▶ [Dataset extract]
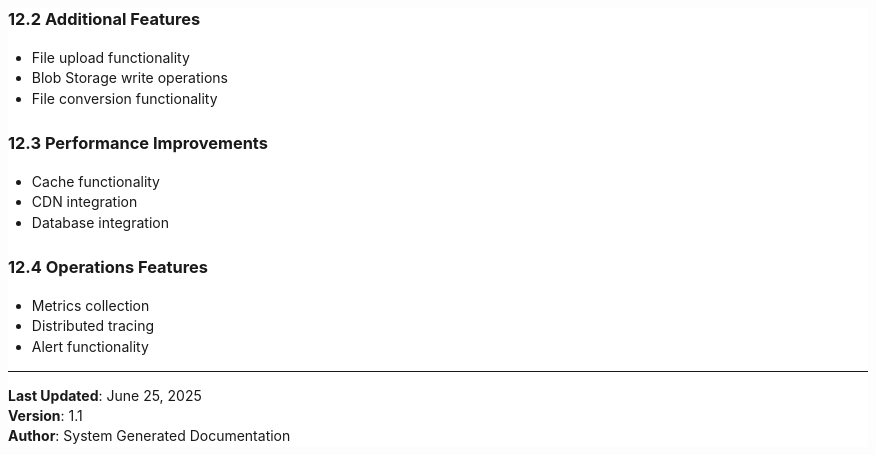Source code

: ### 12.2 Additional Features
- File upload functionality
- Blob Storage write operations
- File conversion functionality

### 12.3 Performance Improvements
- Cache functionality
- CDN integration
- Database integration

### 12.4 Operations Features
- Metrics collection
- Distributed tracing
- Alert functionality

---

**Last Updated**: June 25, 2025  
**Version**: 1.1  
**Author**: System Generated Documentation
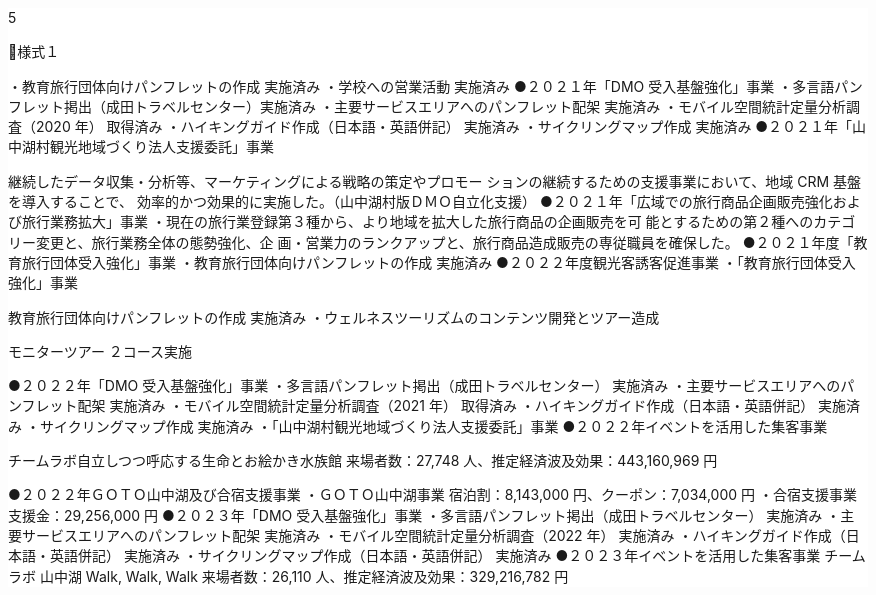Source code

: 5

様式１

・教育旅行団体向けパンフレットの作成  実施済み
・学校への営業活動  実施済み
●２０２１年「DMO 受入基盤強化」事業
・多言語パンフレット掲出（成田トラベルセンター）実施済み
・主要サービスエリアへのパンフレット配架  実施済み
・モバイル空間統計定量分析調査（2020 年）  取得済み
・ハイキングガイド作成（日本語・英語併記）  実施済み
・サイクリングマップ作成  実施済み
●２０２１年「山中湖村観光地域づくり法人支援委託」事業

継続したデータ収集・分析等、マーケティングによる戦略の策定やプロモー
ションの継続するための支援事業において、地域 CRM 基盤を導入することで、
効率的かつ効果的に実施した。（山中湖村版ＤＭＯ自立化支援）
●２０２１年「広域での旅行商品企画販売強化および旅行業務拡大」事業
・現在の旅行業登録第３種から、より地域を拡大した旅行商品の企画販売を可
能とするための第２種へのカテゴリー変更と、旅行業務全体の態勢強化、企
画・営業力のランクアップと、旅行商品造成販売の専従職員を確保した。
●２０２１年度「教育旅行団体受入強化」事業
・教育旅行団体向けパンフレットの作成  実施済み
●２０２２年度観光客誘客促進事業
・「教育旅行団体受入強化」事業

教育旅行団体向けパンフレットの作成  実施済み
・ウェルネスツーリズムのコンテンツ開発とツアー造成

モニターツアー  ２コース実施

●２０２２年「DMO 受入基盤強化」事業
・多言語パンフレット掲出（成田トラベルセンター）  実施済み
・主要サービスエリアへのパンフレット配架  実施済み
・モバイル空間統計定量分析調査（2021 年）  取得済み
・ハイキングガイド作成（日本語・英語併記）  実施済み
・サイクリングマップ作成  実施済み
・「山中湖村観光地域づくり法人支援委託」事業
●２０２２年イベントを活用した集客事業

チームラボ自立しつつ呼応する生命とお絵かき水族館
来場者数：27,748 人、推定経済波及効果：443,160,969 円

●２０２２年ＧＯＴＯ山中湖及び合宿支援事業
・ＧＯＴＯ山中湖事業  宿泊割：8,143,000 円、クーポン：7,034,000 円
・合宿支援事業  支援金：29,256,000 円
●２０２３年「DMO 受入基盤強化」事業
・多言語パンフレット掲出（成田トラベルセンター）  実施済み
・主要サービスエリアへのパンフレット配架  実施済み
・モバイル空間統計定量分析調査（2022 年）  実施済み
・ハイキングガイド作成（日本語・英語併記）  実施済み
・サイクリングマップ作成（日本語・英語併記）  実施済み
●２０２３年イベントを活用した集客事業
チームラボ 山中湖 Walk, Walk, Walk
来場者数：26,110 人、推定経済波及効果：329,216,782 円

▶ [To do]
Return the full set of lines above word for word and with no pictures.

▶ [Output]
Source code

: ### 12.2 Additional Features
- File upload functionality
- Blob Storage write operations
- File conversion functionality

### 12.3 Performance Improvements
- Cache functionality
- CDN integration
- Database integration

### 12.4 Operations Features
- Metrics collection
- Distributed tracing
- Alert functionality

---

**Last Updated**: June 25, 2025  
**Version**: 1.1  
**Author**: System Generated Documentation
Source code

: 5

様式１

・教育旅行団体向けパンフレットの作成  実施済み
・学校への営業活動  実施済み
●２０２１年「DMO 受入基盤強化」事業
・多言語パンフレット掲出（成田トラベルセンター）実施済み
・主要サービスエリアへのパンフレット配架  実施済み
・モバイル空間統計定量分析調査（2020 年）  取得済み
・ハイキングガイド作成（日本語・英語併記）  実施済み
・サイクリングマップ作成  実施済み
●２０２１年「山中湖村観光地域づくり法人支援委託」事業

継続したデータ収集・分析等、マーケティングによる戦略の策定やプロモー
ションの継続するための支援事業において、地域 CRM 基盤を導入することで、
効率的かつ効果的に実施した。（山中湖村版ＤＭＯ自立化支援）
●２０２１年「広域での旅行商品企画販売強化および旅行業務拡大」事業
・現在の旅行業登録第３種から、より地域を拡大した旅行商品の企画販売を可
能とするための第２種へのカテゴリー変更と、旅行業務全体の態勢強化、企
画・営業力のランクアップと、旅行商品造成販売の専従職員を確保した。
●２０２１年度「教育旅行団体受入強化」事業
・教育旅行団体向けパンフレットの作成  実施済み
●２０２２年度観光客誘客促進事業
・「教育旅行団体受入強化」事業

教育旅行団体向けパンフレットの作成  実施済み
・ウェルネスツーリズムのコンテンツ開発とツアー造成

モニターツアー  ２コース実施

●２０２２年「DMO 受入基盤強化」事業
・多言語パンフレット掲出（成田トラベルセンター）  実施済み
・主要サービスエリアへのパンフレット配架  実施済み
・モバイル空間統計定量分析調査（2021 年）  取得済み
・ハイキングガイド作成（日本語・英語併記）  実施済み
・サイクリングマップ作成  実施済み
・「山中湖村観光地域づくり法人支援委託」事業
●２０２２年イベントを活用した集客事業

チームラボ自立しつつ呼応する生命とお絵かき水族館
来場者数：27,748 人、推定経済波及効果：443,160,969 円

●２０２２年ＧＯＴＯ山中湖及び合宿支援事業
・ＧＯＴＯ山中湖事業  宿泊割：8,143,000 円、クーポン：7,034,000 円
・合宿支援事業  支援金：29,256,000 円
●２０２３年「DMO 受入基盤強化」事業
・多言語パンフレット掲出（成田トラベルセンター）  実施済み
・主要サービスエリアへのパンフレット配架  実施済み
・モバイル空間統計定量分析調査（2022 年）  実施済み
・ハイキングガイド作成（日本語・英語併記）  実施済み
・サイクリングマップ作成（日本語・英語併記）  実施済み
●２０２３年イベントを活用した集客事業
チームラボ 山中湖 Walk, Walk, Walk
来場者数：26,110 人、推定経済波及効果：329,216,782 円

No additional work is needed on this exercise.